Nodding, Tatiana rubbed her cheek against his arm, pressing her head to him. “Trust me,” she whispered. “Trust in me. Alexander Barrington, I will never betray you.”
“Yes, but will you ever deny me?” he asked tenderly.
“Only in front of my Dasha,” she replied. “And your Dimitri.”
Lifting her face to him, with an ironic smile Alexander said, “Aren’t you glad now that God stopped us at the hospital?”
Tatiana smiled lightly back. “No.” She sat wrapped in his arms. They stared at each other. She put her palm out to him. He put his palm against hers. “Look,” she said quietly. “My fingertips barely come up to your second knuckle.”
“I’m looking,” he whispered, threading his fingers through hers and squeezing her hand so hard that Tatiana groaned and then blushed.
Bringing his face to hers, Alexander kissed the skin near her nose. “Have I ever told you I adore your freckles?” he murmured. “They are very enticing.”
She purred back. Their fingers remained entwined as they kissed.
“Tatiasha…” Alexander whispered, “you have amazing lips…” He paused and pulled away. “You are”—reluctantly she opened her eyes to meet his gaze—”you are oblivious to yourself. It’s one of your most endearing, most infuriating qualities…”
“Don’t know what you mean…” She had no brain left. “Shura, how can there be not a single place in this world we can go?” Her voice broke. “What kind of a life is this?”
“The Communist life,” Alexander replied.
They huddled closer.
“You crazy man,” she said fondly. “What were you doing fighting with me at Kirov, knowing all this was stacked against us?”
“Raging against my fate,” said Alexander. “It’s the only fucking thing I ever do. I just refuse to be defeated.”
I love you, Alexander, Tatiana wanted to say to him, but couldn’t. I love you. She bowed her head. “I have too young a heart…” she whispered.
Alexander’s arms engulfed her. “Tatia,” he whispered, “you do have a young heart.” He tipped her back a little and kissed her between her breasts. “I wish with all of mine, I wasn’t forced to pass it by.”
Suddenly he moved away and jumped to his feet. Tatiana herself heard a noise behind them in the arcade. Sergeant Petrenko stuck his head out onto the balcony, saying it was time for a shift change.
Alexander carried Tatiana down on his back, and then, with his arm around her, they hobbled through the city streets, back to Fifth Soviet. It was after two in the morning. Tomorrow their day would begin at six, and yet here they both were, clinging to each other in the last remaining hours of night. He carried her in his arms down Nevsky Prospekt. She carried his rifle. He carried her on his back.

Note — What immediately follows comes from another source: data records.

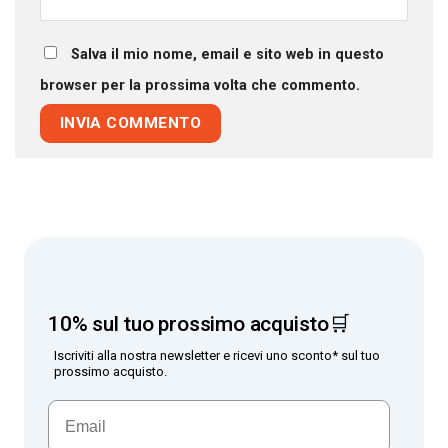
Salva il mio nome, email e sito web in questo
browser per la prossima volta che commento.
10% sul tuo prossimo acquisto🛒
Iscriviti alla nostra newsletter e ricevi uno sconto* sul tuo
prossimo acquisto.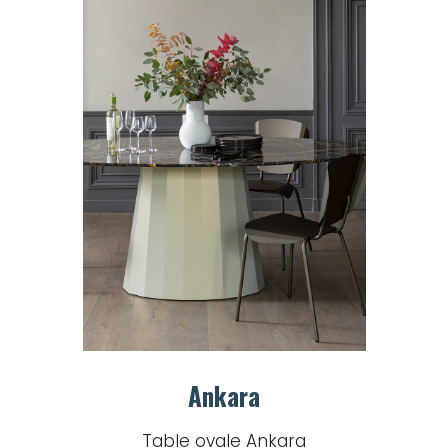
Ankara
Table ovale Ankara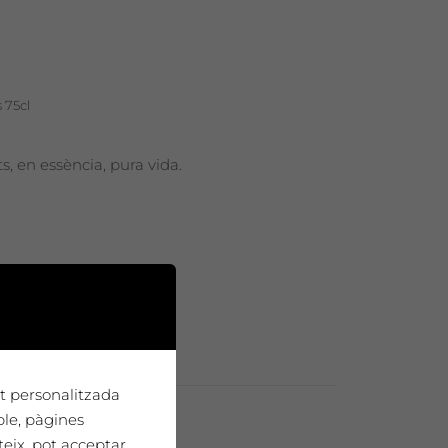
 75cl
, en essència, pura vida.
tat personalitzada
ple, pàgines
teix, pot acceptar
eu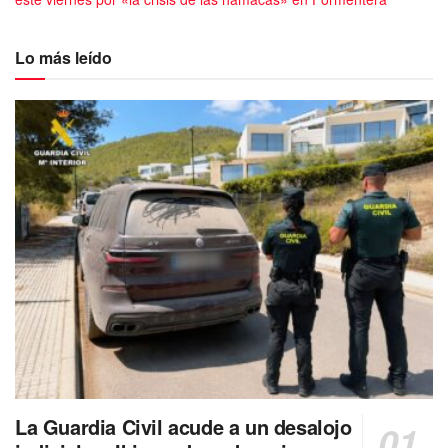
Lo más leído
La Guardia Civil acude a un desalojo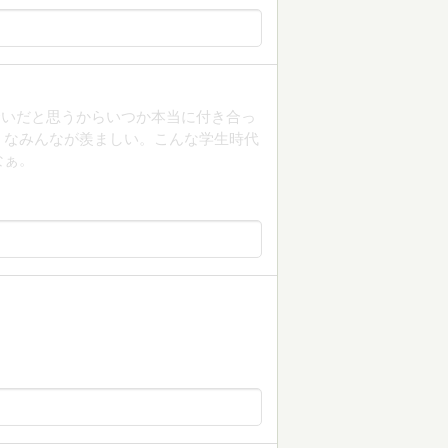
合いだと思うからいつか本当に付き合っ
うなみんなが羨ましい。こんな学生時代
なぁ。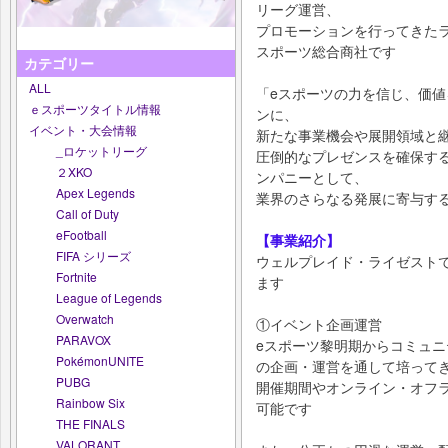
リーグ運営、
プロモーションを行ってきたラ
スポーツ総合商社です
カテゴリー
ALL
「eスポーツの力を信じ、価
ｅスポーツタイトル情報
ンに、
イベント・大会情報
新たな事業機会や展開領域と
_ロケットリーグ
圧倒的なプレゼンスを確保す
２XKO
ンパニーとして、
Apex Legends
業界のさらなる発展に寄与す
Call of Duty
eFootball
【事業紹介】
FIFA シリーズ
ウェルプレイド・ライゼスト
Fortnite
ます
League of Legends
Overwatch
①イベント企画運営
PARAVOX
eスポーツ黎明期からコミュニ
PokémonUNITE
の企画・運営を通して培って
PUBG
開催期間やオンライン・オフ
Rainbow Six
可能です
THE FINALS
VALORANT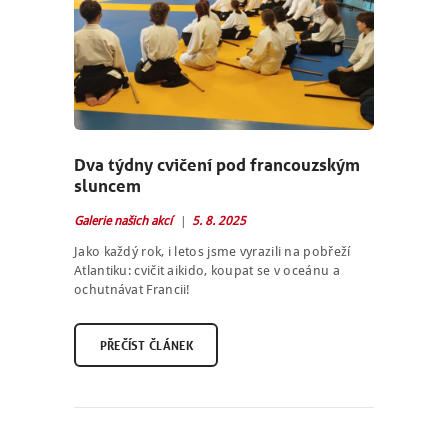
Dva týdny cvičení pod francouzským
sluncem
Galerie našich akcí
5. 8. 2025
Jako každý rok, i letos jsme vyrazili na pobřeží
Atlantiku: cvičit aikido, koupat se v oceánu a
ochutnávat Francii!
PŘEČÍST ČLÁNEK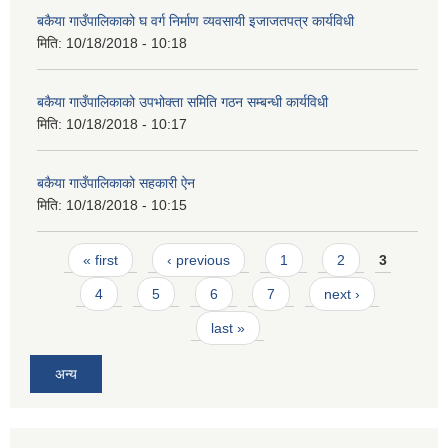
बकैया गाउँपालिकाको घ वर्ग निर्माण व्यवसायी इजाजतपत्र कार्यविधी
मिति:
10/18/2018 - 10:18
बकैया गाउँपालिकाको उपभोक्ता समिति गठन सम्बन्धी कार्यविधी
मिति:
10/18/2018 - 10:17
बकैया गाउँपालिकाको सहकारी ऐन
मिति:
10/18/2018 - 10:15
Pages
« first
‹ previous
1
2
3
4
5
6
7
next ›
last »
अन्य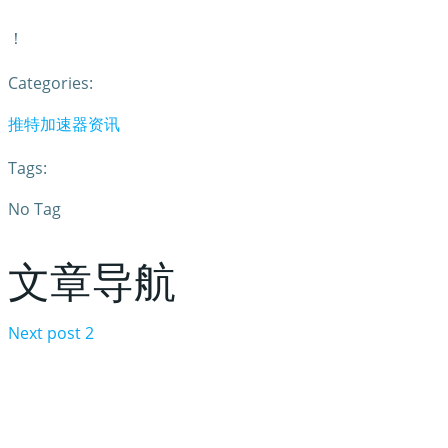
！
Categories:
推特加速器资讯
Tags:
No Tag
文章导航
Next post
2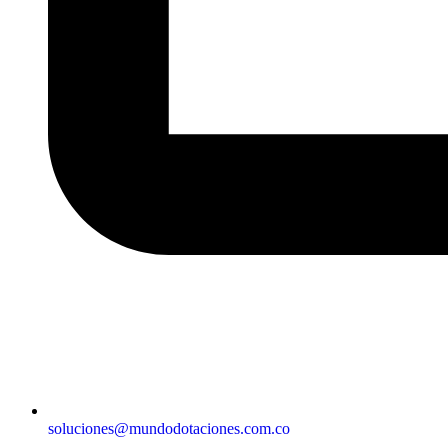
soluciones@mundodotaciones.com.co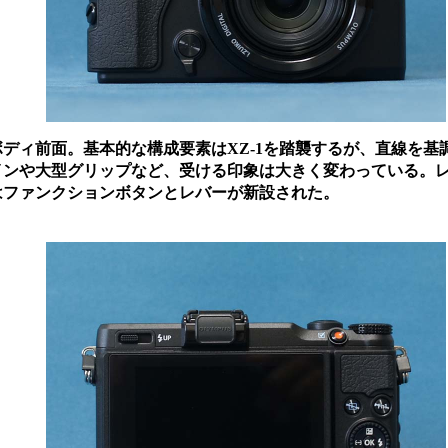
ディ前面。基本的な構成要素はXZ-1を踏襲するが、直線を基
インや大型グリップなど、受ける印象は大きく変わっている。
はファンクションボタンとレバーが新設された。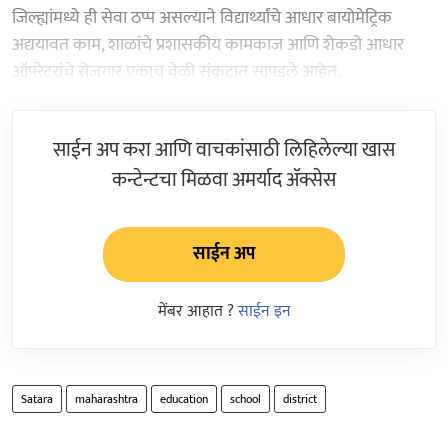
जिल्ह्यांमध्ये ही सेवा ठप्प असल्याने विद्यार्थ्यांचे आधार बायोमेट्रिक
अद्ययावत काम, शाळांचे प्रशासकीय कामकाज आणि शेकडो आधार
ऑपरेटरांचे रोजगार एकाच वेळी संकटात सापडले आहेत.
साईन अप करा आणि वाचकांसाठी लिहिलेल्या खास
कन्टेन्टचा मिळवा अमर्याद ॲक्सेस
साईन अप
मेंबर आहात ?
साईन इन
Satara
maharashtra
education
school
district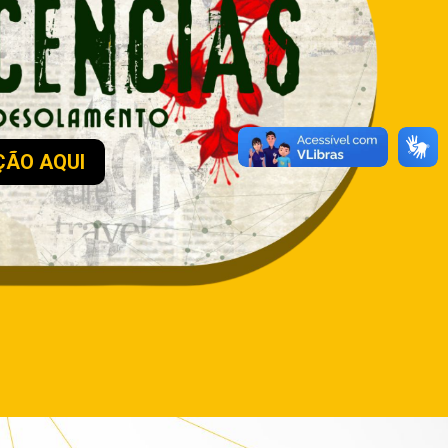
ÇÃO AQUI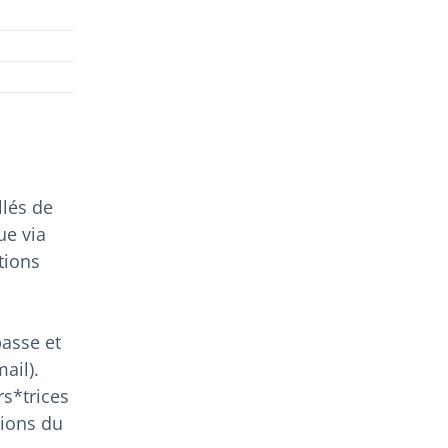
llés de
ue via
tions
passe et
ail).
rs*trices
tions du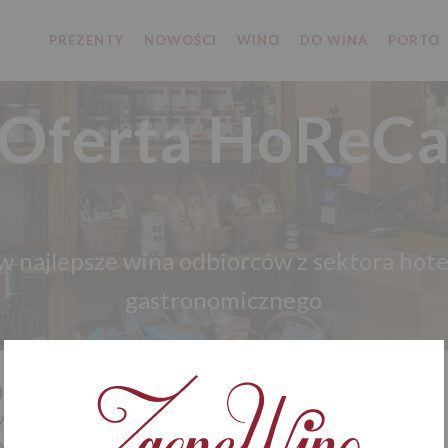
PREZENTY
NOWOŚCI
WINO
DO WINA
PORTO
Oferta HoReC
 najlepsze wina odbiorców z sektora hote
gastronomicznego
 kawiarni, restauracji,
Imię i nazwisko (wymagane)
owych.
Pomagamy dobrać
cowników, organizujemy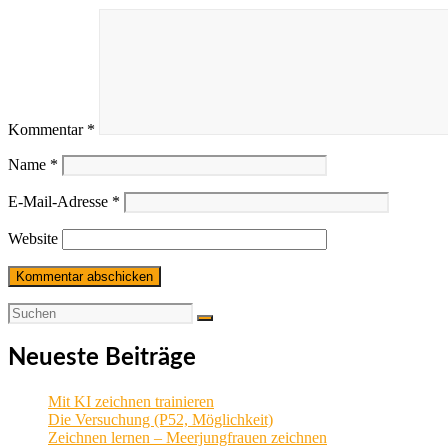
Kommentar
*
Name
*
E-Mail-Adresse
*
Website
Neueste Beiträge
Mit KI zeichnen trainieren
Die Versuchung (P52, Möglichkeit)
Zeichnen lernen – Meerjungfrauen zeichnen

They were very alone as they made their way through dark Leningrad.
7
The next evening after work Tatiana found her mother moaning in the room and Dasha sitting in the hallway, crying into her cup of tea. The Metanovs had just received a telegram from the long-defunct Novgorod command, informing them that on 13 July 1941 the train carrying one Pavel Metanov and hundreds of other young volunteers was blown up by the Germans. There were no survivors.

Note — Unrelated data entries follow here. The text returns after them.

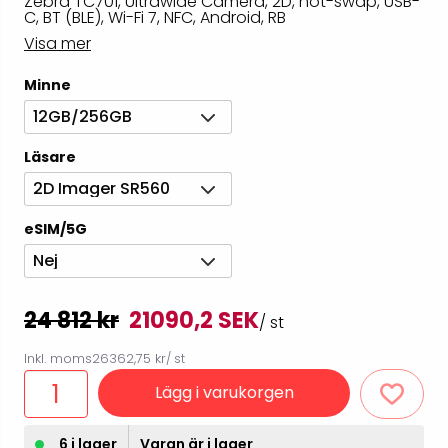
Zebra TC701, Ultrawide Camera, 2D, hot-swap, USB-
C, BT (BLE), Wi-Fi 7, NFC, Android, RB
Visa mer
Minne
12GB/256GB
Läsare
2D Imager SR560
eSIM/5G
Nej
24 812 kr
21090,2 SEK
/ st
Inkl. moms
26362,75 kr
/ st
Lägg i varukorgen
6 i lager
Varan är i lager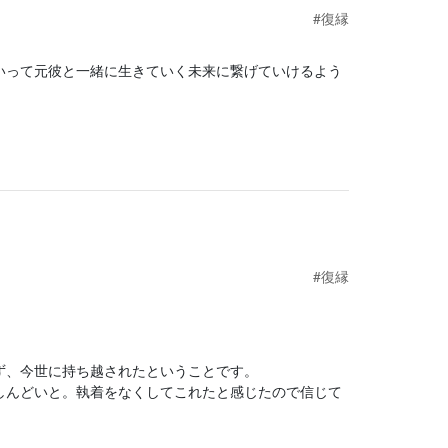
#復縁
いって元彼と一緒に生きていく未来に繋げていけるよう
#復縁
ず、今世に持ち越されたということです。
しんどいと。執着をなくしてこれたと感じたので信じて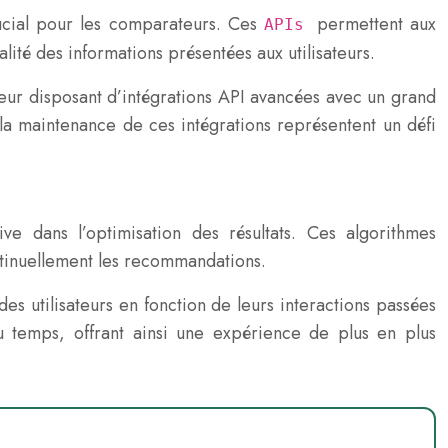
rucial pour les comparateurs. Ces
permettent aux
APIs
lité des informations présentées aux utilisateurs.
teur disposant d’intégrations API avancées avec un grand
la maintenance de ces intégrations représentent un défi
ve dans l’optimisation des résultats. Ces algorithmes
ntinuellement les recommandations.
 utilisateurs en fonction de leurs interactions passées
u temps, offrant ainsi une expérience de plus en plus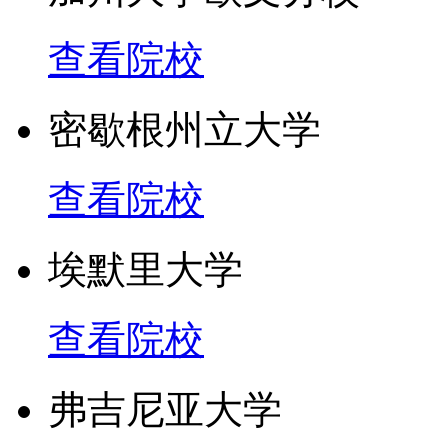
查看院校
密歇根州立大学
查看院校
埃默里大学
查看院校
弗吉尼亚大学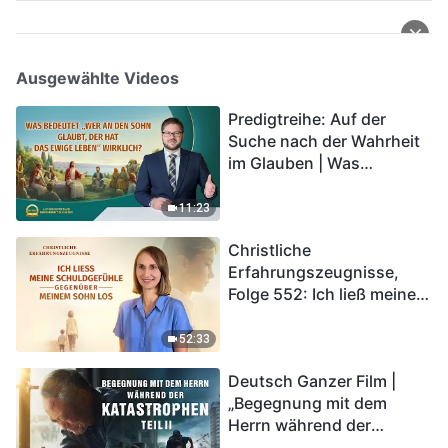
Ausgewählte Videos
Predigtreihe: Auf der
Suche nach der Wahrheit
im Glauben | Was
bedeutet „Wer an den
Sohn glaubt, der hat das
11:23
ewige Leben“ wirklich?
Christliche
Erfahrungszeugnisse,
Folge 552: Ich ließ meine
Schuldgefühle gegenüber
meinem Sohn los
52:33
Deutsch Ganzer Film |
„Begegnung mit dem
Herrn während der
Katastrophen“ (Teil II) | Die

A week before I went to find him, thought Tatiana, pacing dully through the rooms. What did I do on the day that my brother’s train blew up? Did I work, did I ride the tram? Did I even think once of my brother? I’ve thought of him since. I’ve felt him not being here since. Dear Pasha, she thought, we lost you and we didn’t even know it. That’s the saddest loss of all, to go on for a few weeks, a few days, a night, a minute, and think everything is still all right when the structure you’ve built your life on has crumbled. We should have been mourning you, but instead we made plans, went to work, dreamed, loved, not knowing you were already behind us.
How could we not have known?
Wasn’t there a sign? Your reluctance to go? The packed suitcase? The not hearing from you?